Wednesday, May 13, 2009

Teeth, Animals and Moms!






Well Jaden had his first cavity filled the other day and he was soo nervous. He cried because he didn't know what to expect. And I wasn't sure how he would think that it felt. He hated having his mouth numb. He was soo afraid he would slobber.. It was soo stinkin cute. I just could not stand it. I tried so hard to be supportive and not chuckle, and I managed but barely. Afterwards the dentist said he really did a great job and listened really well to all that he was supposed to do.








Here is a picture of him ... so cute














Then last wed. We went to the zoo for Jaden's field trip. One of the buses was late and it took almsot an hour off their time at the zoo. Kind of a bummer. But I took Kyla and Addy and we had a great time. Kyla loves giraffes.. It is so funny.. I never liked them but she LOVES them..

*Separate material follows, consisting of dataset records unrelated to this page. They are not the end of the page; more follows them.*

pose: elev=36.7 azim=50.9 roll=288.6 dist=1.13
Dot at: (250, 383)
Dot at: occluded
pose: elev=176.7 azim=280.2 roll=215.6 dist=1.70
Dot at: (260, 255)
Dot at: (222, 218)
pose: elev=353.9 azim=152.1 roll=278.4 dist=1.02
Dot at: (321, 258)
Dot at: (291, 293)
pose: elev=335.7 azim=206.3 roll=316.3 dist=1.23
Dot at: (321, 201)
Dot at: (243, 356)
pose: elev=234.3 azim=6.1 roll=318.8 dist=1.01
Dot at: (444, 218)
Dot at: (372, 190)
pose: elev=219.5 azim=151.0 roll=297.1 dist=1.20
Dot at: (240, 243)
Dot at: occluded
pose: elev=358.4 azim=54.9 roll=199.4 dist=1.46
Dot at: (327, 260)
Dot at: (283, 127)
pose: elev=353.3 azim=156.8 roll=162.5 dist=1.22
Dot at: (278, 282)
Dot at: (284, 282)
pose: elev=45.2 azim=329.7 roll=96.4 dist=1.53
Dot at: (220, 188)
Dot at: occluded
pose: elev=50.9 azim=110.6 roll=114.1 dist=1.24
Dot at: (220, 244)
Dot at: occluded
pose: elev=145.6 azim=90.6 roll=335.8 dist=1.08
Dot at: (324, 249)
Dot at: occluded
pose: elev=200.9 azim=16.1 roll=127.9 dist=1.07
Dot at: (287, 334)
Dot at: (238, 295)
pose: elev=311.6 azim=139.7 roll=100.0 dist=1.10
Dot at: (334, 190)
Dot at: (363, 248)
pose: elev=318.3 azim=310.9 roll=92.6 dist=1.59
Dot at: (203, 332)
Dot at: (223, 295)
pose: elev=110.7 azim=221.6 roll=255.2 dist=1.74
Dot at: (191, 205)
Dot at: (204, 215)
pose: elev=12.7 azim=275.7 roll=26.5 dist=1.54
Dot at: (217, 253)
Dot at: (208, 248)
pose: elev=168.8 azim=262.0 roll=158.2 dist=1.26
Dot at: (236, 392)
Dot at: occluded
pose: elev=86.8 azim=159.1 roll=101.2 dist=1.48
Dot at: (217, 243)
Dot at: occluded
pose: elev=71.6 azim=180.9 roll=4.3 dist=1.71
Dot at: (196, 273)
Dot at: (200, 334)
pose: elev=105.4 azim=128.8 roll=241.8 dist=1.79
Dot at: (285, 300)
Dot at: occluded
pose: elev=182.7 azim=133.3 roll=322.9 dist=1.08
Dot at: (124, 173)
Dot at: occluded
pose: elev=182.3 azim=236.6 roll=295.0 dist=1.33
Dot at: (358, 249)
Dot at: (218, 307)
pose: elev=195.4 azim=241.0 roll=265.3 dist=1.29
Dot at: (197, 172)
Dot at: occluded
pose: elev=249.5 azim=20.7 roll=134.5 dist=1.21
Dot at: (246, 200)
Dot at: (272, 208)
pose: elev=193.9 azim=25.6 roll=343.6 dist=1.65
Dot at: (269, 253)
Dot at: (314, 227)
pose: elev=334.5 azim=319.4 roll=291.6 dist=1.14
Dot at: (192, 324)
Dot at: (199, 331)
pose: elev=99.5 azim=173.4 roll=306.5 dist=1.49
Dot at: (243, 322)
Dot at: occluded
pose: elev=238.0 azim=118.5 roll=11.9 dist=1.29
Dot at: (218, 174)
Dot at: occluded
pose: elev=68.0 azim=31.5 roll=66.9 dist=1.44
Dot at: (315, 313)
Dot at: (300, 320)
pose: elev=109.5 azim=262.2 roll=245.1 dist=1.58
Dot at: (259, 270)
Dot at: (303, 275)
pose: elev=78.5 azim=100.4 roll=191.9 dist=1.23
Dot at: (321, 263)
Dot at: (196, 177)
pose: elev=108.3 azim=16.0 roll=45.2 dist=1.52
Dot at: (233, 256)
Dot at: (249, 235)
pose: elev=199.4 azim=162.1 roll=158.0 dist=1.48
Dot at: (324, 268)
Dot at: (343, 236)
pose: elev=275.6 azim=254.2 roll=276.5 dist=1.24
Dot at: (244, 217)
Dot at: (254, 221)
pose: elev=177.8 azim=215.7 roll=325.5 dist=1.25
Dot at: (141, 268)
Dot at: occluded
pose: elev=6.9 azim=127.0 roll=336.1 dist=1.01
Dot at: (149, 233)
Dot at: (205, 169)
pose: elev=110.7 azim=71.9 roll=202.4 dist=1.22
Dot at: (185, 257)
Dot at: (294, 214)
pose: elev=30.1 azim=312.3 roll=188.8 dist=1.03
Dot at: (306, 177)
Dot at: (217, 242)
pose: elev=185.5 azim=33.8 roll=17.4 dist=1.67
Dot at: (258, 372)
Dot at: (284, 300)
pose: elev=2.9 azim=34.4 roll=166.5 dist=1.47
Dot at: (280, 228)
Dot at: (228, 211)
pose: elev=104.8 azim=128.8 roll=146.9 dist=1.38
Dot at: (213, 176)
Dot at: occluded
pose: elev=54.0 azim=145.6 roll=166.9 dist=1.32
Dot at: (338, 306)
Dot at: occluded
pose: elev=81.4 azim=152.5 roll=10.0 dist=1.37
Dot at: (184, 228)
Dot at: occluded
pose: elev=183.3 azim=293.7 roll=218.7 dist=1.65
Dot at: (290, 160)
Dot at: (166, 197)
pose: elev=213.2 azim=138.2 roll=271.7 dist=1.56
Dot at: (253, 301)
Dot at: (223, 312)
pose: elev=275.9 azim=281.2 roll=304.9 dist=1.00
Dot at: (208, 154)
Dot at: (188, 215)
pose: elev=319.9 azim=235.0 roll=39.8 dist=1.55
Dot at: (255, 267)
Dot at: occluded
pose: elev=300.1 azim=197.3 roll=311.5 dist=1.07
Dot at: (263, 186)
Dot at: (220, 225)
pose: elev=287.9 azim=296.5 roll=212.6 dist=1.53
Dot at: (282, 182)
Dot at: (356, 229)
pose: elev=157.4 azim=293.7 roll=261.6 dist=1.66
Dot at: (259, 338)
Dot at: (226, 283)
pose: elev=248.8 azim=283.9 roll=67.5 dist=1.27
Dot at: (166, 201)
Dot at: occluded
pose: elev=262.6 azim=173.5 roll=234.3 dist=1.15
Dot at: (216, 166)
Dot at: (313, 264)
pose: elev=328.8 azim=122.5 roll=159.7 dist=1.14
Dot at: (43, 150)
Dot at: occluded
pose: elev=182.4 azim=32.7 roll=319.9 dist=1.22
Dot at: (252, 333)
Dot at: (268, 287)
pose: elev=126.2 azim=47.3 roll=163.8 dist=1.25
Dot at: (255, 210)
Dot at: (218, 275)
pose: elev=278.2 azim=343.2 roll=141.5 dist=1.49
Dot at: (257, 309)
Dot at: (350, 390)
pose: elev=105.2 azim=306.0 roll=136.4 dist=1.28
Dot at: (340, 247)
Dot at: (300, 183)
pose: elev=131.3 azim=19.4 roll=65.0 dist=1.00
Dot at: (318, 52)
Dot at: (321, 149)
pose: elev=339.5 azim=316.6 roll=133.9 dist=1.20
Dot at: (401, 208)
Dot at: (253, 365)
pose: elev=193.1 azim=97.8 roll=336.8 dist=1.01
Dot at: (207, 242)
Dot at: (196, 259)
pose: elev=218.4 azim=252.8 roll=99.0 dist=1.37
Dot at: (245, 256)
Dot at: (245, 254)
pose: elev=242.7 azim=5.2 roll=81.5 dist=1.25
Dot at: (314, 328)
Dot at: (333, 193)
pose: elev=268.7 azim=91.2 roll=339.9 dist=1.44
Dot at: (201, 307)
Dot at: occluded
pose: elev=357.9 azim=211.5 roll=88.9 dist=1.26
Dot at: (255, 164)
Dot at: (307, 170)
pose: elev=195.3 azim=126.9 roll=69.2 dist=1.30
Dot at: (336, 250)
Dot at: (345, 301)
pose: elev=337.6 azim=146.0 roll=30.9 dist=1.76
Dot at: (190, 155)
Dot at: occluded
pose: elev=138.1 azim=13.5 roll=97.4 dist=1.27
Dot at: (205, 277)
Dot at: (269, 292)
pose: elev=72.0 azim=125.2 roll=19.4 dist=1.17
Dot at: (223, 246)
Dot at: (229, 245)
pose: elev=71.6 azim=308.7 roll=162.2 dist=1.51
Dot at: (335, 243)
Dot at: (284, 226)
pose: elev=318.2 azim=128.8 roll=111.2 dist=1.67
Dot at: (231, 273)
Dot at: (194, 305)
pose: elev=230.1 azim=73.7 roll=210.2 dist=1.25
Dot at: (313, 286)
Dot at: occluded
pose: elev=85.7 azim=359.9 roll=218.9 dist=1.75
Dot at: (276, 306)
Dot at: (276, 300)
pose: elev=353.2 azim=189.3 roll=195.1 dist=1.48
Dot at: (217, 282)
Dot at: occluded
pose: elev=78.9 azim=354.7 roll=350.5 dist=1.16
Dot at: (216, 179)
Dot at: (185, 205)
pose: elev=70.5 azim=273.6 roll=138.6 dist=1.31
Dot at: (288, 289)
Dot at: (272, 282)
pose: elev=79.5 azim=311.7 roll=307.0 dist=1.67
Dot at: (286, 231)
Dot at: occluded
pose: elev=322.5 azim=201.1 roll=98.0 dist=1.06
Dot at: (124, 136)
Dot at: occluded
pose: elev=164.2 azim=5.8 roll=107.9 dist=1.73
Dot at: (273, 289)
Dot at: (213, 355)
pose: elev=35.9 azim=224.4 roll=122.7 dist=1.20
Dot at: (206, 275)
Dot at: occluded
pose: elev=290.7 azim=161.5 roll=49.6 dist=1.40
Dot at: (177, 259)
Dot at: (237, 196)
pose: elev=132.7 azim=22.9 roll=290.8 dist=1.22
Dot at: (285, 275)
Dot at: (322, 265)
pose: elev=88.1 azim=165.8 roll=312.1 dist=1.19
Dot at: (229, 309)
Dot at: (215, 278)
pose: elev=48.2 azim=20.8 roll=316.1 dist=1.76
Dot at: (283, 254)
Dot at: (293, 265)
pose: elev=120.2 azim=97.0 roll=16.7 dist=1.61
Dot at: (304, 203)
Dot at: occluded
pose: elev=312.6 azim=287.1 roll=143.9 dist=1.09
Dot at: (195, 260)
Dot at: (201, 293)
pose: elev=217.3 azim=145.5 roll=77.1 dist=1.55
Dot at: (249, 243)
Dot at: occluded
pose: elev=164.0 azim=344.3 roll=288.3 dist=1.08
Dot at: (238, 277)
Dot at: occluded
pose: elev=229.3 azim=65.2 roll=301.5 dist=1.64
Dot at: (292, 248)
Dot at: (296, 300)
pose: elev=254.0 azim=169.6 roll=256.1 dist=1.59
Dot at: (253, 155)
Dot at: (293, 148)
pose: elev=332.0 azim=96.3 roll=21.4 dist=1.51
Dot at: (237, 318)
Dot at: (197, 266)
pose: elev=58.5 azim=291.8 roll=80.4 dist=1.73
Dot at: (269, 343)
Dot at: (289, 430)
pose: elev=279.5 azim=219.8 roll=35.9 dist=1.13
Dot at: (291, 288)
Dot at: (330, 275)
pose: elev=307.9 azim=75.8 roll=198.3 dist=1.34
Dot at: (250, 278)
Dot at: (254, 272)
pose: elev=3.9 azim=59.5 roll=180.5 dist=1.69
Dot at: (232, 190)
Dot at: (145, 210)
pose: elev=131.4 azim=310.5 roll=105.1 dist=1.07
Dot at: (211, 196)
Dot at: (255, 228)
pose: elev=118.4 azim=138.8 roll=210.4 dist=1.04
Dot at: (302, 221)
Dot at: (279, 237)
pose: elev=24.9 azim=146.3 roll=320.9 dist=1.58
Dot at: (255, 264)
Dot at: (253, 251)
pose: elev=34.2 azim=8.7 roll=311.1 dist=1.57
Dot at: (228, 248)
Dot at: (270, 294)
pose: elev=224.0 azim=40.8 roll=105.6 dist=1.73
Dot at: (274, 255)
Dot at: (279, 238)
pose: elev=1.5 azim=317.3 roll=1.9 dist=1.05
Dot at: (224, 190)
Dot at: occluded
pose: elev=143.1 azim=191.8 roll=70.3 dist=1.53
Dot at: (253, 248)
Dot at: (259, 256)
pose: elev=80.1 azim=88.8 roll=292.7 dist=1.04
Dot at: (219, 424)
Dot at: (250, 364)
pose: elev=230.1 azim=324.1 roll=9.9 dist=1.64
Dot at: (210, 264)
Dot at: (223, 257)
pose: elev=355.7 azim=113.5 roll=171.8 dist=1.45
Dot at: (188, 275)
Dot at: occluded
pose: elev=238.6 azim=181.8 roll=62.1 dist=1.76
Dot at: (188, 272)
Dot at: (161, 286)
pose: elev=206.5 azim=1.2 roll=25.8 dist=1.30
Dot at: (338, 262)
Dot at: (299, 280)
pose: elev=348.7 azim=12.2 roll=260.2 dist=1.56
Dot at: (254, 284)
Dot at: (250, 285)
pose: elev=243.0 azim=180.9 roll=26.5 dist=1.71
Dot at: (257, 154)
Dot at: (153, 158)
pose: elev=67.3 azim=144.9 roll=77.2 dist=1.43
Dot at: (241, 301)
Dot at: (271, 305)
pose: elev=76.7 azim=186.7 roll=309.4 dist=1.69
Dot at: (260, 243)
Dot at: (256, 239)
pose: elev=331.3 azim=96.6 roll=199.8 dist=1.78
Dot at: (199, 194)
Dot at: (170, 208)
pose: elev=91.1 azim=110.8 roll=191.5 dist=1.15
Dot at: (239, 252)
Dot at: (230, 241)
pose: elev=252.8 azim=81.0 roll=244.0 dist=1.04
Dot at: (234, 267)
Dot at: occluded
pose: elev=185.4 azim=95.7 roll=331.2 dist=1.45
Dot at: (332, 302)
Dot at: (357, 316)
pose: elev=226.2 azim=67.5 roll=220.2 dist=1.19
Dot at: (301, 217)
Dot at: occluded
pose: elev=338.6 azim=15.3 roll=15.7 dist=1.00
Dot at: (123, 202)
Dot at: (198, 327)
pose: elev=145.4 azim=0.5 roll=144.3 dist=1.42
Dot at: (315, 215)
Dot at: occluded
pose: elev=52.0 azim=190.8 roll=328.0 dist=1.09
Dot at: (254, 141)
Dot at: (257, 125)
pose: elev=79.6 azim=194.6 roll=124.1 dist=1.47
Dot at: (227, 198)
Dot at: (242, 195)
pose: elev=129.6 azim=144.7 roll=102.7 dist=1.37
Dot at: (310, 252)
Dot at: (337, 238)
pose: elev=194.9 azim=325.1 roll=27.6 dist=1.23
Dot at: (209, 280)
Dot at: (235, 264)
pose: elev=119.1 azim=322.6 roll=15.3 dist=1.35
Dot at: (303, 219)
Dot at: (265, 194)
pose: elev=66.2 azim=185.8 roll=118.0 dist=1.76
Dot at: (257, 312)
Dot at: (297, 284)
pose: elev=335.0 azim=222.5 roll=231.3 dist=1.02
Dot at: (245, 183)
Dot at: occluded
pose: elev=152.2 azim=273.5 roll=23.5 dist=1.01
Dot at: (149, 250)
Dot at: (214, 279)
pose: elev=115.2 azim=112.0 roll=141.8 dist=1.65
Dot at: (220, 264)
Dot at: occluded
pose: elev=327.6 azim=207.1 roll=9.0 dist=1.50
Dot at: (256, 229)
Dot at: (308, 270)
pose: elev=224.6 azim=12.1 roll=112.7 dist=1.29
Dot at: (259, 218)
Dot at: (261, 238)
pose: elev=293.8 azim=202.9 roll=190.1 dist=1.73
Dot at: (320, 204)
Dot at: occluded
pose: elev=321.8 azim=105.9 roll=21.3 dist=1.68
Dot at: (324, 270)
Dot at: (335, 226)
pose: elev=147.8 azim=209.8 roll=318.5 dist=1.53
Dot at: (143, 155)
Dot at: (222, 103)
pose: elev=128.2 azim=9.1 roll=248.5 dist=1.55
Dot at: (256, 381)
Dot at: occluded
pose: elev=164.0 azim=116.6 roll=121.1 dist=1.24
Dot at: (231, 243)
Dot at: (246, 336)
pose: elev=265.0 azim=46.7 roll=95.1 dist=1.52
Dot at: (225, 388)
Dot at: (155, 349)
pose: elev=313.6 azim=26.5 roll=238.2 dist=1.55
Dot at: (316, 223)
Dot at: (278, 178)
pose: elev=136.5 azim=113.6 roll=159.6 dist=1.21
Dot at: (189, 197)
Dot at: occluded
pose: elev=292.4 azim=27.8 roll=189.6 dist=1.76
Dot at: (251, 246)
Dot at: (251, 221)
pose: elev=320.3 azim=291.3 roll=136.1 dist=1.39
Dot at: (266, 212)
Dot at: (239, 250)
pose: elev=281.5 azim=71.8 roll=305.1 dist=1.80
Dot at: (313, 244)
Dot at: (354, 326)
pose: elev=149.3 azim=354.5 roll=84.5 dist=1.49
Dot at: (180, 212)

And then finally.. Moms Day. Even though it was a tough day for me not having Chris around. And itbeing the day after our anniversary. I did ok. It was so great to be with my sister all weekend and just be. She is totally spoiling me and I love her for it.. (well I love her either way, but she is being so amazing through all my problems.) My kids were great on Mothers day I got great little home made gifts.. which are by far my favorite thing to get. I totally love being a mom. There is no greater blessing in the world.

The kids....

You know I hate hate hate to have to share the kids. It is soo hard. Trying to figure out when I get them and when he gets them and what Holidays we both want. It sucks.. Flat out sucks. Part of me wants to say NO you did this to us, why should you get the kids. But then part of me says that they need to see him and it is so important for him to be in their lives. I could never keep them from him. But the angry side of me wants to. But I think that with all the arrangements that we are working out it will help me to heal a deep deep wound. It will help me see that if I have to, I can do it on my own. I am a strong individual and with God by my side I know that I can do anything..

Sunday, May 3, 2009

First Realization



Well I guess reality has sunk in. I have been excluded from the first event of many I am sure.. Which is only to be expected when we have so many of the same friends. But it doesn't make it hurt any less. So I will be celebrating my anniversary with my kids. Maybe I can take them to a movie and spend some time loving on them. It is however mothers day weekend and I love being their mom. They are the things that keep me going. They are so happy and so loving. Right now they are making cards for their dad and my dear friend Gwen. They are so creative.




Addy is still not crawling..(which is fine by me) But she does the cutest dang thing with her tongue


This was her waiting for mommy and crew to load boxes at Ikea and she was looking in the mirror watching herself stick out her tongue.


This week I planted flowers and that made me feel better to have some color in my yard. Now I just need to get my sprinklers fixed so I can water them and do some more. Chris got some free sod today so he is helping a little fix up the house. So that it has some curb appeal when we sell it.
It isn't much but it is amazing how much better I feel.
We are on week 3. I was looking at pictures tonight of my brothers wedding and all I can think of is that we were happy then. Nothing had happened, I still had my life. Now things just seem sooo messed up. Can you tell since I seem to be jumping from topic to topic!